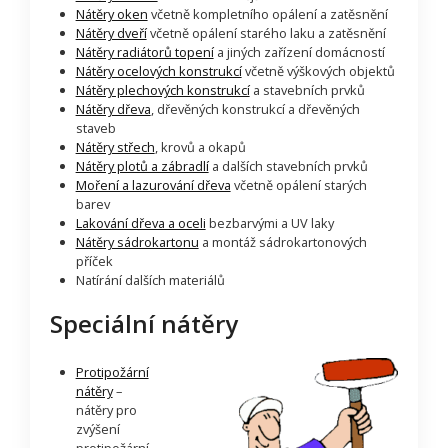
Nátěry oken
včetně kompletního opálení a zatěsnění
Nátěry dveří
včetně opálení starého laku a zatěsnění
Nátěry radiátorů topení
a jiných zařízení domácností
Nátěry ocelových konstrukcí
včetně výškových objektů
Nátěry plechových konstrukcí
a stavebních prvků
Nátěry dřeva
, dřevěných konstrukcí a dřevěných
staveb
Nátěry střech
, krovů a okapů
Nátěry plotů a zábradlí
a dalších stavebních prvků
Moření a lazurování dřeva
včetně opálení starých
barev
Lakování dřeva a oceli
bezbarvými a UV laky
Nátěry sádrokartonu
a montáž sádrokartonových
příček
Natírání dalších materiálů
Speciální nátěry
Protipožární
nátěry
–
nátěry pro
zvýšení
protipožární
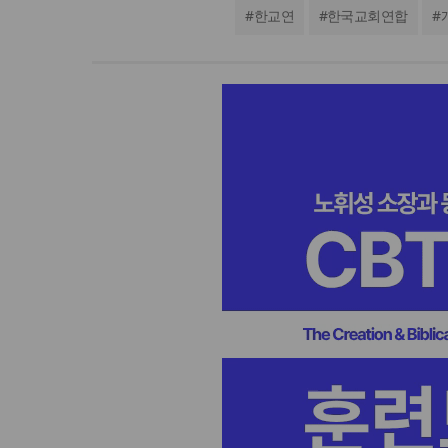
#
한교연
#
한국교회연합
#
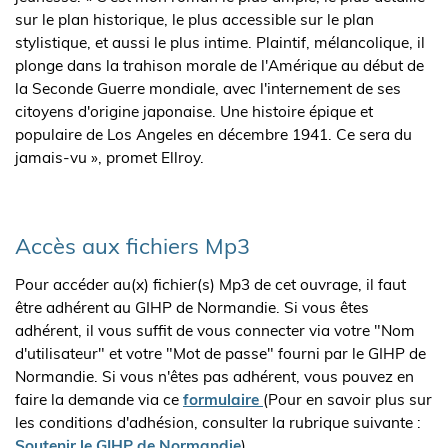
sur le plan historique, le plus accessible sur le plan
stylistique, et aussi le plus intime. Plaintif, mélancolique, il
plonge dans la trahison morale de l'Amérique au début de
la Seconde Guerre mondiale, avec l'internement de ses
citoyens d'origine japonaise. Une histoire épique et
populaire de Los Angeles en décembre 1941. Ce sera du
jamais-vu », promet Ellroy.
Accès aux fichiers Mp3
Pour accéder au(x) fichier(s) Mp3 de cet ouvrage, il faut
être adhérent au GIHP de Normandie. Si vous êtes
adhérent, il vous suffit de vous connecter via votre "Nom
d'utilisateur" et votre "Mot de passe" fourni par le GIHP de
Normandie. Si vous n'êtes pas adhérent, vous pouvez en
faire la demande via ce
formulaire
(Pour en savoir plus sur
les conditions d'adhésion, consulter la rubrique suivante :
Soutenir le GIHP de Normandie
).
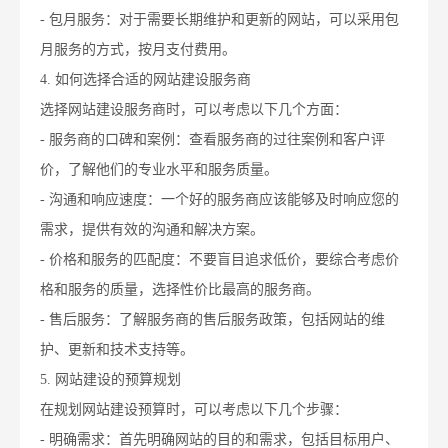
- 包月服务：对于需要长期维护和更新的网站，可以采用包
月服务的方式，按月支付费用。
4. 如何选择合适的网站建设服务商
选择网站建设服务商时，可以考虑以下几个方面：
- 服务商的口碑和案例：查看服务商的过往案例和客户评
价，了解他们的专业水平和服务质量。
- 沟通和响应速度：一个好的服务商应该能够及时响应您的
需求，提供有效的沟通和解决方案。
- 价格和服务的匹配度：不要盲目追求低价，要综合考虑价
格和服务的质量，选择性价比最高的服务商。
- 售后服务：了解服务商的售后服务政策，包括网站的维
护、更新和技术支持等。
5. 网站建设的预算规划
在规划网站建设预算时，可以考虑以下几个步骤：
- 明确需求：首先明确网站的目的和需求，包括目标用户、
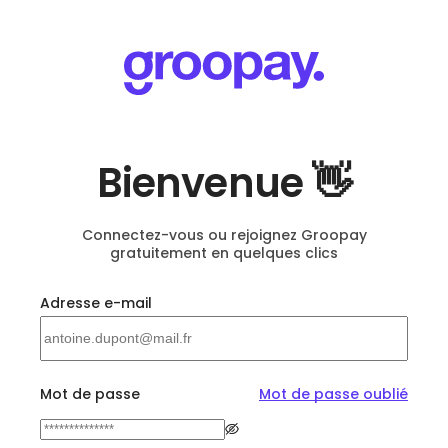
Bienvenue 👋
Connectez-vous ou rejoignez Groopay
gratuitement en quelques clics
Adresse e-mail
Mot de passe
Mot de passe oublié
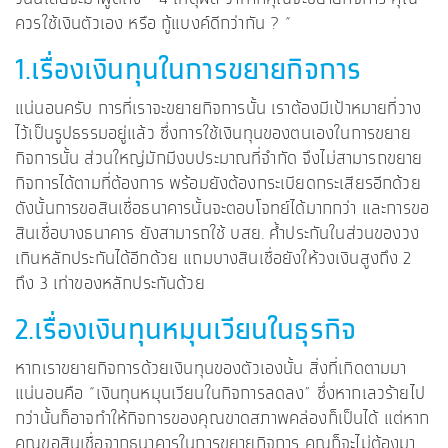
ควรใช้เงินตัวเอง หรือ กู้แบงค์ดีกว่ากัน ? “
1.เรื่องเงินทุนในการขยายกิจการ
แน่นอนครับ การที่เราจะขยายกิจการนั้น เราต้องมีเป้าหมายที่วาง
ไว้เป็นรูปธรรมอยู่แล้ว ซึ่งการใช้เงินทุนของตนเองในการขยาย
กิจการนั้น ส่วนใหญ่มักมีงบประมาณที่จำกัด จึงไม่สามารถขยาย
กิจการได้ตามที่ต้องการ พร้อมยังต้องกระเบียดกระเสียรอีกด้วย
ดังนั้นการขอสินเชื่อธนาคารนั้นจะตอบโจทย์ได้มากกว่า และการขอ
สินเชื่อบางธนาคาร ยังสามารถใช้ บสย. ค้ำประกันในส่วนของวง
เกินหลักประกันได้อีกด้วย แถมบางสินเชื่อยังให้วงเงินสูงถึง 2
ถึง 3 เท่าของหลักประกันด้วย
2.เรื่องเงินทุนหมุนเวียนในธุรกิจ
หากเราขยายกิจการด้วยเงินทุนของตัวเองนั้น สิ่งที่เกิดตามมา
แน่นอนคือ “เงินทุนหมุนเวียนในกิจการลดลง” ซึ่งหากเลวร้ายไป
กว่านั้นก็อาจทำให้กิจการของคุณขาดสภาพคล่องก็เป็นได้ แต่หาก
คุณขอสินเชื่อจากธนาคารในการขยายกิจการ คุณก็จะไม่ต้องมา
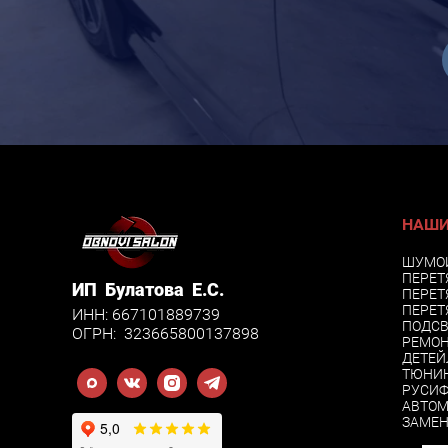
НАШИ
ШУМО
ПЕРЕТ
ИП Булатова Е.С.
ПЕРЕТ
ПЕРЕТ
ИНН: 667101889739
ПОДСВ
ОГРН: 323665800137898
РЕМОН
ДЕТЕЙ
ТЮНИН
РУСИФ
АВТО
ЗАМЕН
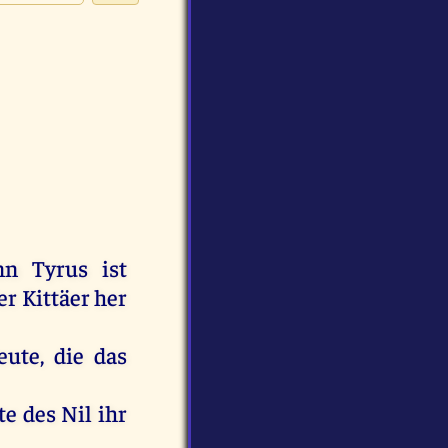
nn
Tyrus
ist
er
Kittäer
her
eute
,
die
das
te
des
Nil
ihr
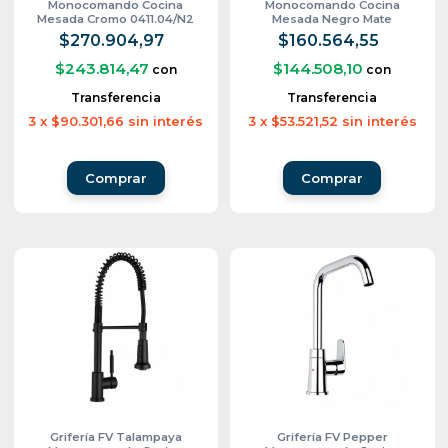
Monocomando Cocina
Monocomando Cocina
Mesada Cromo 0411.04/N2
Mesada Negro Mate
0411.04/B5-NG
$270.904,97
$160.564,55
$243.814,47
$144.508,10
con
con
Transferencia
Transferencia
3
x
$90.301,66
sin interés
3
x
$53.521,52
sin interés
Grifería FV Talampaya
Grifería FV Pepper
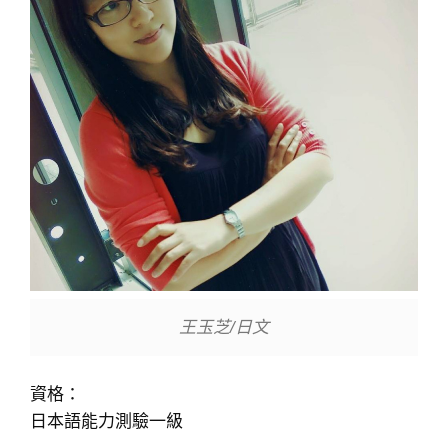
王玉芝/日文
資格：
日本語能力測驗一級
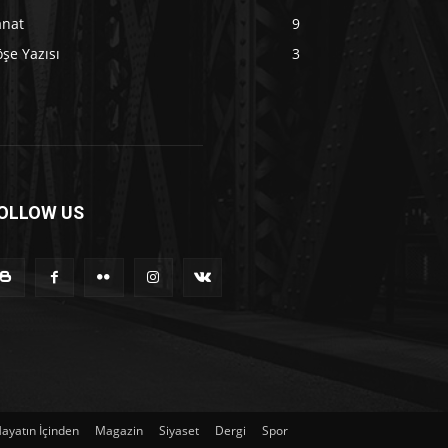
anat
9
şe Yazısı
3
OLLOW US
ayatın İçinden
Magazin
Siyaset
Dergi
Spor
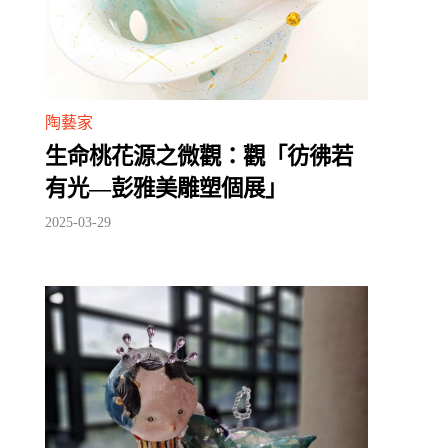
陶藝家
生命桃花源之微觀：觀「彷彿若
有光—彭雅美雕塑個展」
2025-03-29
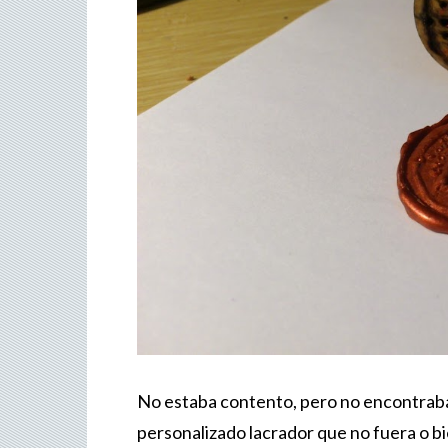
No estaba contento, pero no encontraba
personalizado lacrador que no fuera o b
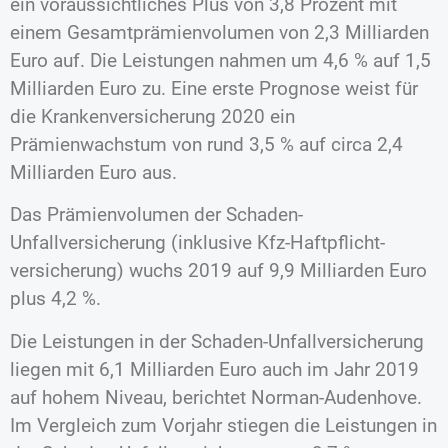
ein voraussichtliches Plus von 3,8 Prozent mit
einem Gesamtprämienvolumen von 2,3 Milliarden
Euro auf. Die Leistungen nahmen um 4,6 % auf 1,5
Milliarden Euro zu. Eine erste Prognose weist für
die Krankenversicherung 2020 ein
Prämienwachstum von rund 3,5 % auf circa 2,4
Milliarden Euro aus.
Das Prämienvolumen der Schaden-
Unfallversicherung (inklusive Kfz-Haftpflicht-
versicherung) wuchs 2019 auf 9,9 Milliarden Euro
plus 4,2 %.
Die Leistungen in der Schaden-Unfallversicherung
liegen mit 6,1 Milliarden Euro auch im Jahr 2019
auf hohem Niveau, berichtet Norman-Audenhove.
Im Vergleich zum Vorjahr stiegen die Leistungen in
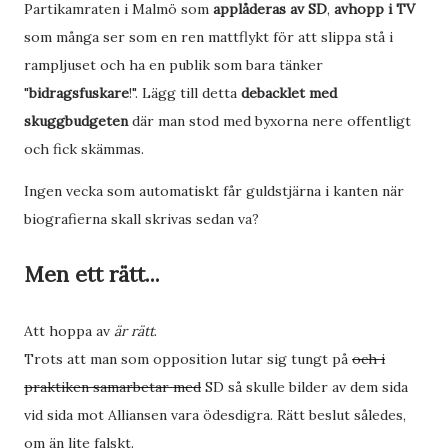
Partikamraten i Malmö som
applåderas av SD
,
avhopp i TV
som många ser som en ren mattflykt för att slippa stå i
rampljuset och ha en publik som bara tänker
"
bidragsfuskare
!". Lägg till detta
debacklet med
skuggbudgeten
där man stod med byxorna nere offentligt
och fick skämmas.
Ingen vecka som automatiskt får guldstjärna i kanten när
biografierna skall skrivas sedan va?
Men ett rätt...
Att hoppa av
är rätt
.
Trots att man som opposition lutar sig tungt på
och i
praktiken samarbetar med
SD så skulle bilder av dem sida
vid sida mot Alliansen vara ödesdigra. Rätt beslut således,
om än lite falskt.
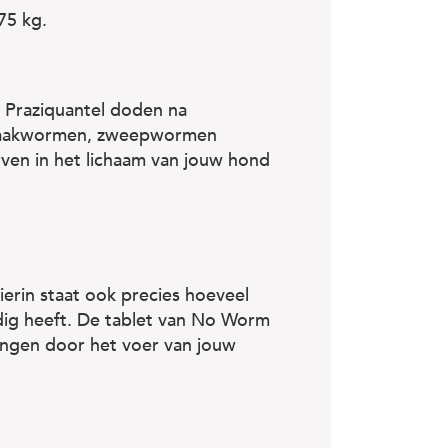
75 kg.
 Praziquantel doden na
 haakwormen, zweepwormen
ven in het lichaam van jouw hond
Hierin staat ook precies hoeveel
ig heeft. De tablet van No Worm
ngen door het voer van jouw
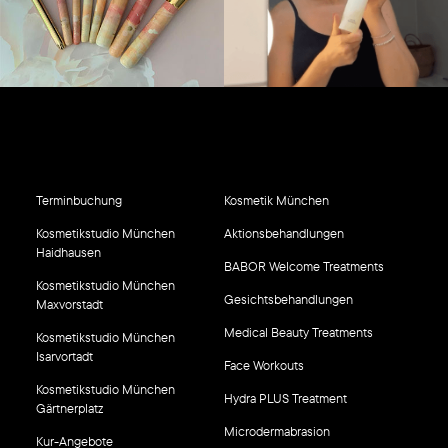
Terminbuchung
Kosmetik München
Kosmetikstudio München
Aktionsbehandlungen
Haidhausen
BABOR Welcome Treatments
Kosmetikstudio München
Gesichtsbehandlungen
Maxvorstadt
Medical Beauty Treatments
Kosmetikstudio München
Isarvortadt
Face Workouts
Kosmetikstudio München
Hydra PLUS Treatment
Gärtnerplatz
Microdermabrasion
Kur-Angebote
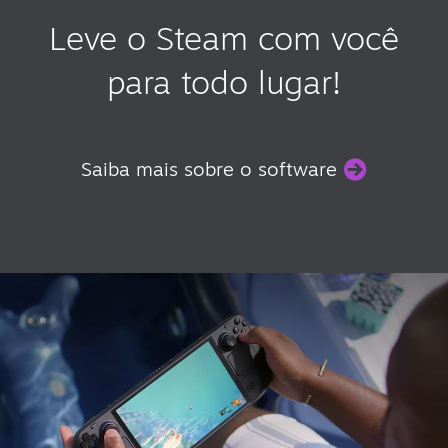
Leve o Steam com você
para todo lugar!
Saiba mais sobre o software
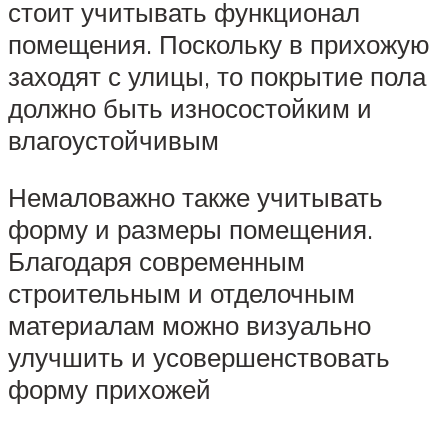
стоит учитывать функционал
помещения. Поскольку в прихожую
заходят с улицы, то покрытие пола
должно быть износостойким и
влагоустойчивым
Немаловажно также учитывать
форму и размеры помещения.
Благодаря современным
строительным и отделочным
материалам можно визуально
улучшить и усовершенствовать
форму прихожей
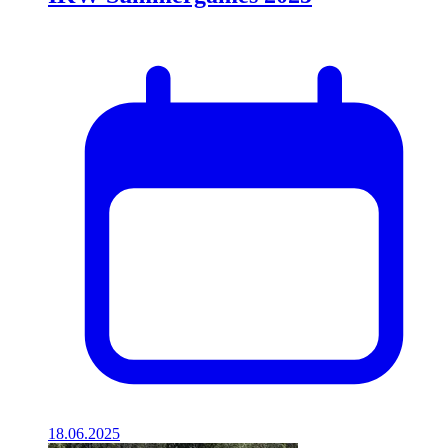
18.06.2025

■ ■ ■ ■

● **TRY IT**:
The expected output is every entry above, retyped exactly, with the pictures removed.

● **SOLUTION TO THE PROBLEM**:
Nátěry oken
včetně kompletního opálení a zatěsnění
Nátěry dveří
včetně opálení starého laku a zatěsnění
Nátěry radiátorů topení
a jiných zařízení domácností
Nátěry ocelových konstrukcí
včetně výškových objektů
Nátěry plechových konstrukcí
a stavebních prvků
Nátěry dřeva
, dřevěných konstrukcí a dřevěných
staveb
Nátěry střech
, krovů a okapů
Nátěry plotů a zábradlí
a dalších stavebních prvků
Moření a lazurování dřeva
včetně opálení starých
barev
Lakování dřeva a oceli
bezbarvými a UV laky
Nátěry sádrokartonu
a montáž sádrokartonových
příček
Natírání dalších materiálů
Speciální nátěry
Protipožární
nátěry
–
nátěry pro
zvýšení
protipožární
#
한교연
#
한국교회연합
#
sur le plan historique, le plus accessible sur le plan
stylistique, et aussi le plus intime. Plaintif, mélancolique, il
plonge dans la trahison morale de l'Amérique au début de
la Seconde Guerre mondiale, avec l'internement de ses
citoyens d'origine japonaise. Une histoire épique et
populaire de Los Angeles en décembre 1941. Ce sera du
jamais-vu », promet Ellroy.
Accès aux fichiers Mp3
Pour accéder au(x) fichier(s) Mp3 de cet ouvrage, il faut
être adhérent au GIHP de Normandie. Si vous êtes
adhérent, il vous suffit de vous connecter via votre "Nom
d'utilisateur" et votre "Mot de passe" fourni par le GIHP de
Normandie. Si vous n'êtes pas adhérent, vous pouvez en
faire la demande via ce
formulaire
(Pour en savoir plus sur
les conditions d'adhésion, consulter la rubrique suivante :
Soutenir le GIHP de Normandie
).
- 包月服务：对于需要长期维护和更新的网站，可以采用包
月服务的方式，按月支付费用。
4. 如何选择合适的网站建设服务商
选择网站建设服务商时，可以考虑以下几个方面：
- 服务商的口碑和案例：查看服务商的过往案例和客户评
价，了解他们的专业水平和服务质量。
- 沟通和响应速度：一个好的服务商应该能够及时响应您的
需求，提供有效的沟通和解决方案。
- 价格和服务的匹配度：不要盲目追求低价，要综合考虑价
格和服务的质量，选择性价比最高的服务商。
- 售后服务：了解服务商的售后服务政策，包括网站的维
护、更新和技术支持等。
5. 网站建设的预算规划
在规划网站建设预算时，可以考虑以下几个步骤：
- 明确需求：首先明确网站的目的和需求，包括目标用户、
Bienvenue 👋
Connectez-vous ou rejoignez Groopay
gratuitement en quelques clics
Adresse e-mail
Mot de passe
Mot de passe oublié
ควรใช้เงินตัวเอง หรือ กู้แบงค์ดีกว่ากัน ? “
1.เรื่องเงินทุนในการขยายกิจการ
แน่นอนครับ การที่เราจะขยายกิจการนั้น เราต้องมีเป้าหมายที่วาง
ไว้เป็นรูปธรรมอยู่แล้ว ซึ่งการใช้เงินทุนของตนเองในการขยาย
กิจการนั้น ส่วนใหญ่มักมีงบประมาณที่จำกัด จึงไม่สามารถขยาย
กิจการได้ตามที่ต้องการ พร้อมยังต้องกระเบียดกระเสียรอีกด้วย
ดังนั้นการขอสินเชื่อธนาคารนั้นจะตอบโจทย์ได้มากกว่า และการขอ
สินเชื่อบางธนาคาร ยังสามารถใช้ บสย. ค้ำประกันในส่วนของวง
เกินหลักประกันได้อีกด้วย แถมบางสินเชื่อยังให้วงเงินสูงถึง 2
ถึง 3 เท่าของหลักประกันด้วย
2.เรื่องเงินทุนหมุนเวียนในธุรกิจ
หากเราขยายกิจการด้วยเงินทุนของตัวเองนั้น สิ่งที่เกิดตามมา
แน่นอนคือ “เงินทุนหมุนเวียนในกิจการลดลง” ซึ่งหากเลวร้ายไป
กว่านั้นก็อาจทำให้กิจการของคุณขาดสภาพคล่องก็เป็นได้ แต่หาก
คุณขอสินเชื่อจากธนาคารในการขยายกิจการ คุณก็จะไม่ต้องมา
НАШИ
ШУМО
ПЕРЕТ
ИП Булатова Е.С.
ПЕРЕТ
ПЕРЕТ
ИНН: 667101889739
ПОДСВ
ОГРН: 323665800137898
РЕМОН
ДЕТЕЙ
ТЮНИН
РУСИФ
АВТО
ЗАМЕН
nn
Tyrus
ist
er
Kittäer
her
eute
,
die
das
te
des
Nil
ihr
Monocomando Cocina
Monocomando Cocina
Mesada Cromo 0411.04/N2
Mesada Negro Mate
0411.04/B5-NG
$270.904,97
$160.564,55
$243.814,47
$144.508,10
con
con
Transferencia
Transferencia
3
x
$90.301,66
sin interés
3
x
$53.521,52
sin interés
Grifería FV Talampaya
Grifería FV Pepper
王玉芝/日文
資格：
日本語能力測驗一級
anat
9
şe Yazısı
3
OLLOW US
ayatın İçinden
Magazin
Siyaset
Dergi
Spor
陶藝家
生命桃花源之微觀：觀「彷彿若
有光—彭雅美雕塑個展」
2025-03-29
No estaba contento, pero no encontraba
personalizado lacrador que no fuera o b
ein voraussichtliches Plus von 3,8 Prozent mit
einem Gesamtprämienvolumen von 2,3 Milliarden
Euro auf. Die Leistungen nahmen um 4,6 % auf 1,5
Milliarden Euro zu. Eine erste Prognose weist für
die Krankenversicherung 2020 ein
Prämienwachstum von rund 3,5 % auf circa 2,4
Milliarden Euro aus.
Das Prämienvolumen der Schaden-
Unfallversicherung (inklusive Kfz-Haftpflicht-
versicherung) wuchs 2019 auf 9,9 Milliarden Euro
plus 4,2 %.
Die Leistungen in der Schaden-Unfallversicherung
liegen mit 6,1 Milliarden Euro auch im Jahr 2019
auf hohem Niveau, berichtet Norman-Audenhove.
Im Vergleich zum Vorjahr stiegen die Leistungen in
Partikamraten i Malmö som
applåderas av SD
,
avhopp i TV
som många ser som en ren mattflykt för att slippa stå i
rampljuset och ha en publik som bara tänker
"
bidragsfuskare
!". Lägg till detta
debacklet med
skuggbudgeten
där man stod med byxorna nere offentligt
och fick skämmas.
Ingen vecka som automatiskt får guldstjärna i kanten när
biografierna skall skrivas sedan va?
Men ett rätt...
Att hoppa av
är rätt
.
Trots att man som opposition lutar sig tungt på
och i
praktiken samarbetar med
SD så skulle bilder av dem sida
vid sida mot Alliansen vara ödesdigra. Rätt beslut således,
om än lite falskt.
75 kg.
 Praziquantel doden na
 haakwormen, zweepwormen
ven in het lichaam van jouw hond
Hierin staat ook precies hoeveel
ig heeft. De tablet van No Worm
ngen door het voer van jouw
Terminbuchung
Kosmetik München
Kosmetikstudio München
Aktionsbehandlungen
Haidhausen
BABOR Welcome Treatments
Kosmetikstudio München
Gesichtsbehandlungen
Maxvorstadt
Medical Beauty Treatments
Kosmetikstudio München
Isarvortadt
Face Workouts
Kosmetikstudio München
Hydra PLUS Treatment
Gärtnerplatz
Microdermabrasion
Kur-Angebote
Leve o Steam com você
para todo lugar!
Saiba mais sobre o software
стоит учитывать функционал
помещения. Поскольку в прихожую
заходят с улицы, то покрытие пола
должно быть износостойким и
влагоустойчивым
Немаловажно также учитывать
форму и размеры помещения.
Благодаря современным
строительным и отделочным
материалам можно визуально
улучшить и усовершенствовать
форму прихожей
18.06.2025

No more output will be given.